Computational screening of metal–organic frameworks for separation of CO2 and N2 from wet flue gas

Abstract

In response to the challenging task of effecting CO₂ and N₂ adsorption separation under humid gas conditions, this study employs a methodology that integrates molecular simulation with high-throughput screening. The focus is on investigating the adsorption separation of a ternary mixture (CO₂/N₂/H₂O) utilizing the most recent experimental synthesis of metal–organic frameworks (MOFs) from the CoRE-MOF-2019 database. To circumvent the competitive adsorption of water vapor, materials with excessive hydrophilicity are systematically excluded. Subsequently, a univariate analysis is conducted on the remaining 1343 MOFs, exploring the intricate relationships between key structural parameters such as pore limiting diameter, maximum pore cavity diameter of free channels (LCD), pore volume (V_pore), volume surface area (VSA), weight surface area, density (ρ), porosity (φ), Henry coefficient (K), adsorption heat (\(Q_{{{\text{st}}}}^{0}\)), and metal types.
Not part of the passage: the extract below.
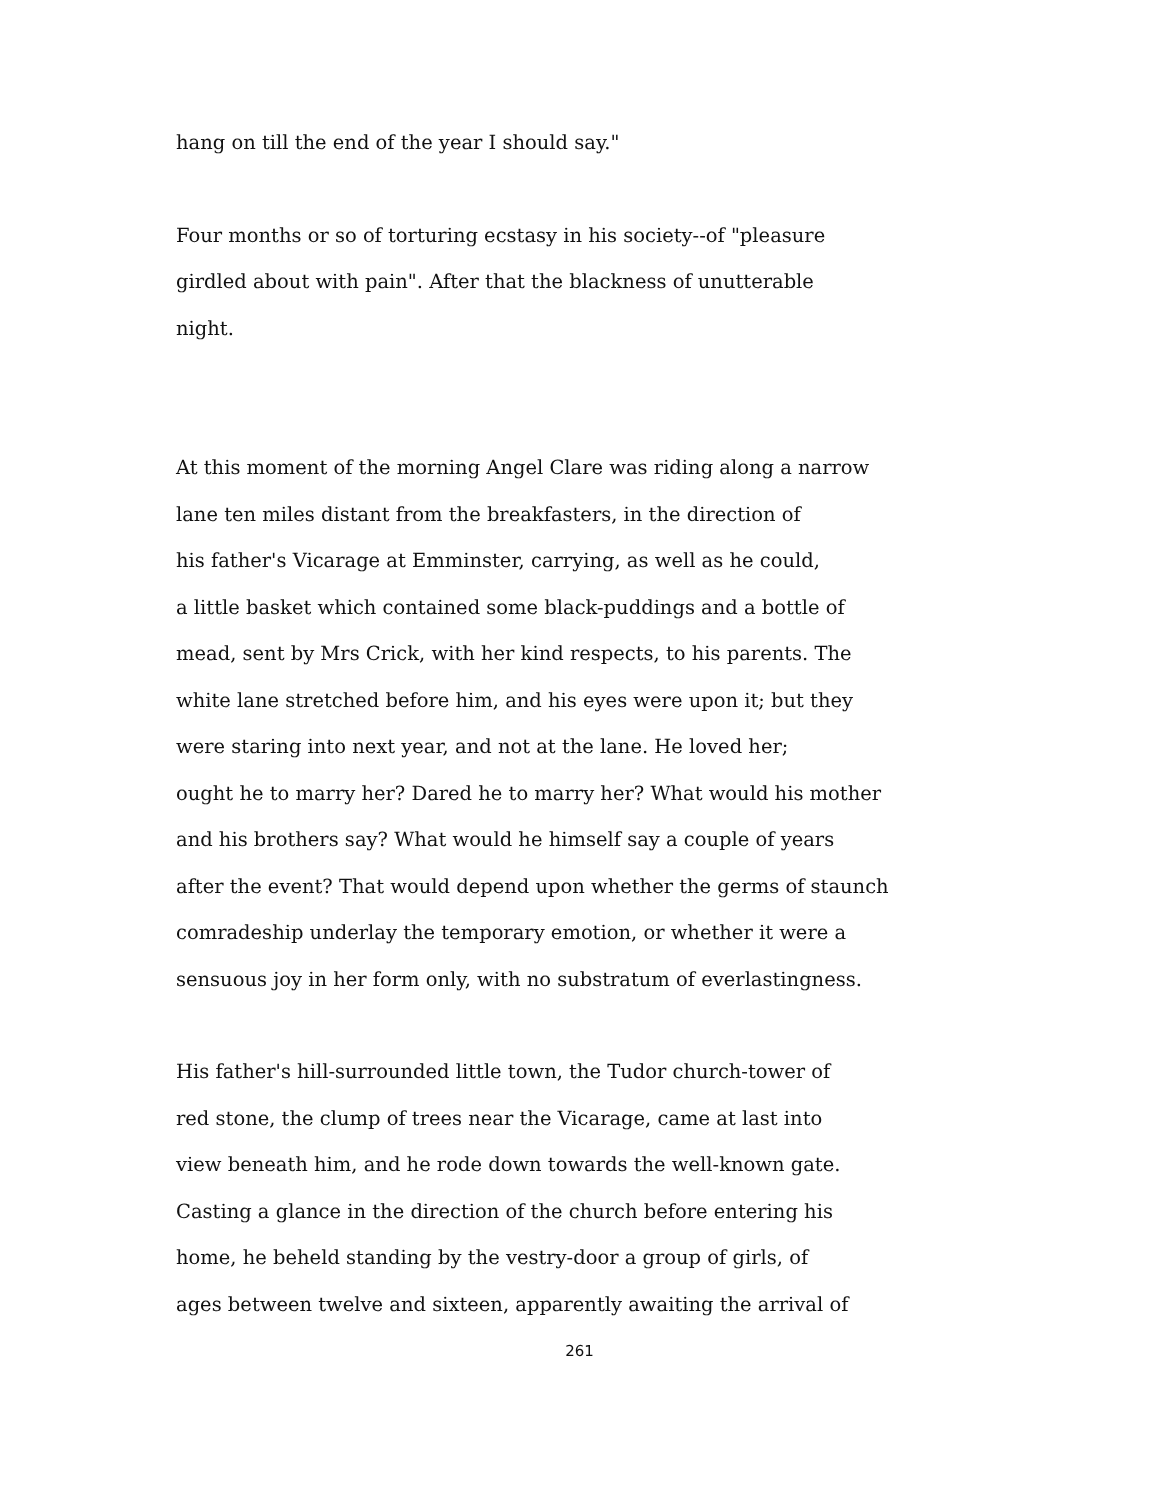hang on till the end of the year I should say."
Four months or so of torturing ecstasy in his society--of "pleasure girdled about with pain". After that the blackness of unutterable night.
At this moment of the morning Angel Clare was riding along a narrow lane ten miles distant from the breakfasters, in the direction of his father's Vicarage at Emminster, carrying, as well as he could, a little basket which contained some black-puddings and a bottle of mead, sent by Mrs Crick, with her kind respects, to his parents. The white lane stretched before him, and his eyes were upon it; but they were staring into next year, and not at the lane. He loved her; ought he to marry her? Dared he to marry her? What would his mother and his brothers say? What would he himself say a couple of years after the event? That would depend upon whether the germs of staunch comradeship underlay the temporary emotion, or whether it were a sensuous joy in her form only, with no substratum of everlastingness.
His father's hill-surrounded little town, the Tudor church-tower of red stone, the clump of trees near the Vicarage, came at last into view beneath him, and he rode down towards the well-known gate. Casting a glance in the direction of the church before entering his home, he beheld standing by the vestry-door a group of girls, of ages between twelve and sixteen, apparently awaiting the arrival of
261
The investigation reveals positive correlations between ρ, K, and \(Q_{{{\text{st}}}}^{0}\) with selectivity, while other descriptors exhibit negative correlations. Notably, MOFs enriched with Cd and Cu demonstrate superior performance. Subsequent analysis employs Pearson coefficients and a decision tree model to rank descriptors and identify the top three descriptors (LCD, VSA, and \(Q_{{{\text{st}}}}^{0}\)) influencing performance. Utilizing these descriptors, the decision tree model delineates optimal design criteria: \(Q_{{{\text{st}}}}^{0}\) > 28.296 kJ mol⁻¹, LCD < 5.893 Å, and VSA > 727.596 m² cm⁻³. To predict the performance of MOFs that have not yet been synthesized or experimentally validated, we employed the nine descriptors for model training and out-of-sample validation. The decision tree classifier exhibits high prediction accuracy and shows excellent transferability, effectively delineating the boundaries between different performance classes by capturing structural–selectivity correlations. This process culminates in the screening of 15 optimal MOFs, offering theoretical insights for the adsorption separation of CO₂ in humid flue gas.